朱月莲向来看不惯白婉婉这种温柔小意的模样,在她看来这种扭捏作态就如同顺王那些妾室一般,是只知道攀附着男人的菟丝花,毫无正妻作派,白家虽为御医世家,到底也是伺候人的,白婉婉身份一般如何也配不上她的儿子,一定是使了什么手段,给自家儿子下了迷魂汤,又因为无媒苟合未婚先孕,她又总是怀疑白婉婉肚子里的孩子是不知道哪来的野种,于是总是盼着她与那野种一尸两命,自从白婉婉嫁入顺王府之后,明里暗里她下了不少绊子,而白婉婉就好像从来看不出她的针锋相对一般,永远都是那种柔弱模样,总有种一拳打在棉花上的感觉,倒是陈景安愈发心疼她,这让从未感受到丈夫疼爱的她嫉恨不已,所以生辰后一日,陈景安一早便出门办事去了,她又让身边的嬷嬷把白婉婉叫起来伺候早膳。
【本章阅读完毕,更多请搜索看书网;http://www.kanshu4.cc 阅读更多精彩小说】一直忍受的痛一拥而上,她终于哀嚎出声,“疼。。。疼啊。。。”持续不断的产痛让她靠在角落,毫无章法的只想用力,在极致的痛苦下只保留了最原始的行为,胎儿早已入盆,破水之后下降的速度极快,她只能将臀部往前移动一些,给胎儿娩出的余地。只是屏息使力之下未见有作用,平白增添了憋胀痛楚,疼的她膝盖发颤,只想躺在床上蜷缩着熬过这阵疼,羊水在颠簸中很快流失,打湿了她的裙摆,湿湿哒哒的吸附在她的腿上,康嬷嬷仿佛才看到她身下水渍一般,“哎呀,世子妃您这是破水了呀,这该怎么办,快停下快停下”她探出头对着车夫喊道。
身上哪里都不舒服,肚子像揣着一团火,割舍不掉的痛楚,马车停了下来,康嬷嬷掀起她的裙摆想要扒开她的双腿看看,“要出来了要出来了。。。啊。。。”白婉婉感觉一个庞然大物正狠狠的抵在她的花穴,一个劲的向下拱,她不知从哪来的力气,抓住康嬷嬷的手,五指屈着像是要把她厚实的衣料抠破,“又来了。。。疼。。。疼啊。。。”她小幅度的扭着腰,想要摆脱掉肚子里疯狂向下挤出的胎儿。可是她清楚的感受到,无论怎样努力,好像都挤不出一丝一毫。
早上放入的药丸药力强劲,不受宫缩一丝一毫的影响,拦着延产后的胎头,产痛混合着憋胀,她力竭的靠在了康嬷嬷的身上,任由她手上的动作。康嬷嬷架着她纤细的胳膊,“这附近有个庄子,是咱们府上的产业,正好在此处歇歇脚”白婉婉即便知道这是安排好的,但是她已无力抵抗,连日的产痛让她精疲力尽,家中长辈什么都教她了就是没有教过后宅阴私人心险恶,她颤颤巍巍的被康嬷嬷架起来扶下马车。

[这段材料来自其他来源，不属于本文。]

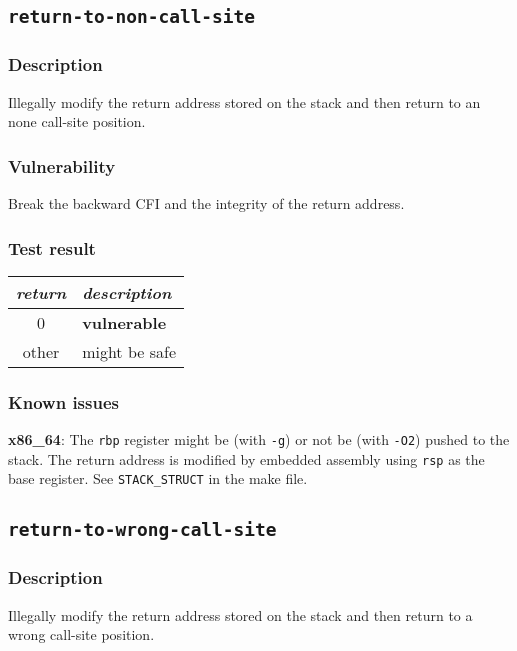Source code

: \documentclass[a4paper]{book}
\begin{document}
\newpage
\subsection{\texttt{return-to-non-call-site}}\label{test-return-to-non-call-site}

\subsubsection{Description}
Illegally modify the return address stored on the stack and then return to an none call-site position.

\subsubsection{Vulnerability}
Break the backward CFI and the integrity of the return address.

\subsubsection{Test result}
\begin{tabular}{cl}
  \toprule
  \emph{return}  & \emph{description} \\
  \midrule
  0              & \textbf{vulnerable} \\
  other          & might be safe \\
  \bottomrule
\end{tabular}
  
\subsubsection{Known issues}

\textbf{x86\_64}: The \texttt{rbp} register might be (with \texttt{-g}) or not be (with \texttt{-O2}) pushed to the stack.
The return address is modified by embedded assembly using \texttt{rsp} as the base register. See \texttt{STACK\_STRUCT} in the make file.

\newpage
\subsection{\texttt{return-to-wrong-call-site}}\label{test-return-to-wrong-call-site}

\subsubsection{Description}
Illegally modify the return address stored on the stack and then return to a wrong call-site position.
\end{document}
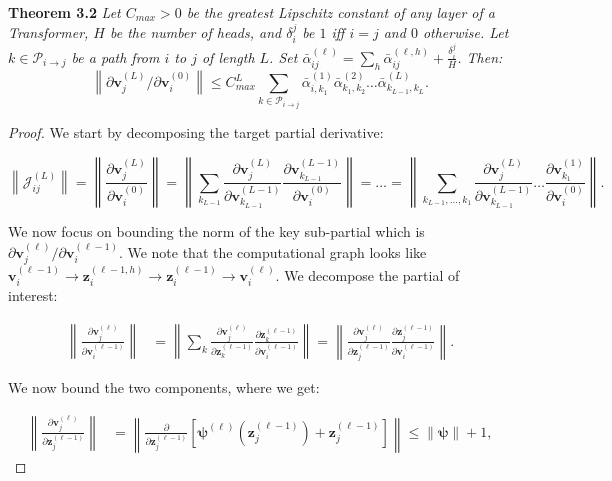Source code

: \documentclass{article} %
\newcommand{\vb}{\mathbf{v}}
\newcommand{\zb}{\mathbf{z}}
\newcommand{\psib}{\boldsymbol{\psi}}
\newcommand{\J}{\mathcal{J}}
\begin{document}
\textbf{Theorem 3.2}\textit{ Let $C_{max} > 0$ be the greatest Lipschitz constant of any layer of a Transformer, $H$ be the number of heads, and $\delta_i^j$ be $1$ iff $i=j$ and $0$ otherwise. Let $k \in \mathcal{P}_{i \to j}$ be a path from $i$ to $j$ of length $L$. Set $\bar{\alpha}_{ij}^{(\ell)} = \sum_{h} \bar{\alpha}_{ij}^{(\ell, h)} + \frac{\delta_i^j}{H}$. Then: 
\begin{equation}
    \left \lVert \partial \vb^{(L)}_j / \partial \vb^{(0)}_i \right \rVert \leq C^L_{max} \sum_{k \in \mathcal{P}_{i \to j}}  \bar{\alpha}^{(1)}_{i, k_1} \bar{\alpha}^{(2)}_{k_1, k_2} \dots \bar{\alpha}^{(L)}_{k_{L-1}, k_{L}}.
\end{equation}    
}
\begin{proof}
We start by decomposing the target partial derivative:

\begin{equation*}
    \left \lVert \J_{ij}^{(L)} \right \rVert = \left \lVert \frac{\partial \vb^{(L)}_j}{\partial \vb^{(0)}_i}\right \rVert = \left \lVert \sum_{k_{L-1}} \frac{\partial \vb^{(L)}_j}{\partial \vb^{(L-1)}_{k_{L-1}}} \frac{\partial \vb^{(L-1)}_{k_{L-1}}}{\partial \vb^{(0)}_{i}} \right \rVert = \dots = \left \lVert \sum_{k_{L-1}, \dots, k_1} \frac{\partial \vb^{(L)}_j}{\partial \vb^{(L-1)}_{k_{L-1}}} \dots \frac{\partial \vb^{(1)}_{k_{1}}}{\partial \vb^{(0)}_{i}} \right \rVert.
\end{equation*}

We now focus on bounding the norm of the key sub-partial which is $\partial \vb_j^{(\ell)} / \partial \vb_i^{(\ell -1)}$. We note that the computational graph looks like $\vb_i^{(\ell -1)} \to \zb_i^{(\ell -1, h)} \to \zb_i^{(\ell -1)} \to \vb_i^{(\ell)}$. We decompose the partial of interest:

\begin{align*}
    \left \lVert \frac{\partial \vb_j^{(\ell)}}{\partial \vb_i^{(\ell -1)}} \right \rVert &= \left \lVert \sum_k \frac{\partial \vb_j^{(\ell)}}{\partial \zb_k^{(\ell - 1)}} \frac{\partial \zb_k^{(\ell - 1)}}{\partial \vb_i^{(\ell- 1)}} \right \rVert = \left \lVert \frac{\partial \vb_j^{(\ell)}}{\partial \zb_j^{(\ell - 1)}} \frac{\partial \zb_j^{(\ell - 1)}}{\partial \vb_i^{(\ell- 1)}} \right \rVert. 
\end{align*}

We now bound the two components, where we get:

\begin{align*}
 \left \lVert \frac{\partial \vb_j^{(\ell)}}{\partial \zb_j^{(\ell - 1)}} \right \rVert &= \left \lVert \frac{\partial }{\partial \zb_j^{(\ell - 1)}} \left[\psib^{(\ell)}\left(\zb_j^{(\ell - 1)}\right) + \zb_j^{(\ell - 1)}\right] \right \rVert \leq \left \lVert \psib \right \rVert + 1, 
\end{align*}


\end{proof}
\end{document}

天色渐晚,屋内魂暗摇曳的烛光映照在白婉婉那汗涔涔的脸上,昔日秀气的小脸因为疼痛变得有些狰狞,康嬷嬷不顾她将产的身子,硬拽着她往前走,白婉婉只能倚靠在她身上,借着力往前挪,“嬷嬷慢些…我受不住…”索性屋子小,白婉婉捧着肚子缓缓坐下,侧躺着靠在了屋内干草和棉布铺成的床上,一路走来羊水流掉不少,湿漉漉的裤子粘在腿上,她一只手撑着,想要褪掉裤子。
康嬷嬷站在旁边插着腰居高临下的说道,“世子妃你在这躺会儿,老奴这就去找找附近的稳婆来”说完脚步飞快的跑了出去,显然是不想管她的样子,找着借口离开免得她出了什么事惹火上身,康嬷嬷一边想着王妃自己有安排,还不忘把门锁上,一边飞快的就让车夫驾着马车离开。
屋内白婉婉好不容易褪下裤子,她也不知道宫口开得如何,只觉得身下憋的难受,胡乱用了一会儿力之后靠在床头喘气,白婉婉深知再这样下去一尸两命,她咬咬牙,扶着床沿跪坐下来,将手探向宫口,应该是药力作用导致的,产穴紧紧的闭合在一起,已经被不断推挤的胎头顶的凸起,但是她伸手只感受到一个铜钱大小的头顶,这胎实在巨大,每每她使劲推挤,胯间的庞然大物却死死的夹在那里,纹丝不动。在她喘气的间隙又缩了回去。
“啊。。。。啊。。。。”她一次又一次的用力,产穴被不断收缩回去的胎头摩擦的泛红,从一开始的小声呻吟到后面凄厉的叫声,白婉婉扒着自己的大腿越发使劲,又在床上挣扎着换姿势,跪趴仰着头憋红了脸拼命使劲,“好难受。。。憋啊。。。。”她哭喊着,跪趴的姿势可以让她更好的用力,显然这并非无用功,随着羊水的润滑,产口处紧箍着的胎头也随着她不断用力露出来的越来越多。